Le rapport sur les perspectives économiques de l’Afrique présenté le mardi 28 avril 2015 par le Fonds monétaire international (FMI) sur l’économie camerounaise est révélateur. Selon un des membres de la mission du FMI, Mario Zamaroczy, «dans les prévisions de son Document de stratégie pour la croissance et l’emploi, les autorités camerounaises envisageaient d’atteindre une croissance d’au moins 10,2% d’ici 2020. On remarque sur les projections, que 2015 aurait dû être

une année décisive. Or, les performances actuelles, selon nos estimations, laissent voir qu’on atteindra difficilement les 5% de croissance dans les cinq prochaines années».

 En 2006, le Cameroun était parvenu à atteindre une stabilité budgétaire. De nos jours, sa situation budgétaire et extérieure s’est détériorée. Le déficit public continue de croître, malgré la réduction des subventions aux hydrocarbures. Bien qu’il soit toujours soutenable, l’endettement a presque doublé en quatre ans, passant de 15% du PIB à un peu plus de 30%, tandis que le solde extérieur se dégrade.

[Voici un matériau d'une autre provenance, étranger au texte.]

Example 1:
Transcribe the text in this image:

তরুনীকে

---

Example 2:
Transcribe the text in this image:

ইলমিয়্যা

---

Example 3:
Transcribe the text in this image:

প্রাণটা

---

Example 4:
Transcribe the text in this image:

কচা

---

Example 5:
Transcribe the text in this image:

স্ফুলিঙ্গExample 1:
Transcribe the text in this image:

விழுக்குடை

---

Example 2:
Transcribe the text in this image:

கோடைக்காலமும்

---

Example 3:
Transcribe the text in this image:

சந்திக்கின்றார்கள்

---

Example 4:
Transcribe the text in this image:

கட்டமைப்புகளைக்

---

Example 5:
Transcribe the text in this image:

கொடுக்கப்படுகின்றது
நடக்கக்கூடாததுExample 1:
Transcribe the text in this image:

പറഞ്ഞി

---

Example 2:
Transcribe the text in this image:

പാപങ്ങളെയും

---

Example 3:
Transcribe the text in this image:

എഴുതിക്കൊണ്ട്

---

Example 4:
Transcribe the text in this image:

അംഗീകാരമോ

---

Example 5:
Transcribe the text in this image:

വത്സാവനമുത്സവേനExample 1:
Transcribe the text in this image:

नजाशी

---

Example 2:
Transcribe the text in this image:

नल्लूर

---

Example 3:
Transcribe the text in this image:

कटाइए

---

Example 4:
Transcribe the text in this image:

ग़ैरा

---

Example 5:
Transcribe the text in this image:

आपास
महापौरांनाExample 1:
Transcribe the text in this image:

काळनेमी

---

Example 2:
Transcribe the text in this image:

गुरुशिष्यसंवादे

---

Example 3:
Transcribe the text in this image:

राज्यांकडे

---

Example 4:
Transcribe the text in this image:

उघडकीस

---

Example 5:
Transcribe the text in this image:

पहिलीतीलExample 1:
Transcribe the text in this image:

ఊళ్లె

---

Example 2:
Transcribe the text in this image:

Pour le reste, le Cameroun doit faire face à la baisse des cours mondiaux du pétrole, cette matière constituant aujourd’hui près de 20% de ses recettes budgétaires et 54% de ses recettes d’exportation. Aussi, la situation d’insécurité dans certaines ses frontières, particulièrement à l’Est du pays, région frontalière à la République centrafricaine en crise, et dans l’Extrême Nord avec une forte mobilisation de ressources pour la lutte contre le mouvement terroriste du groupe Boko Haram.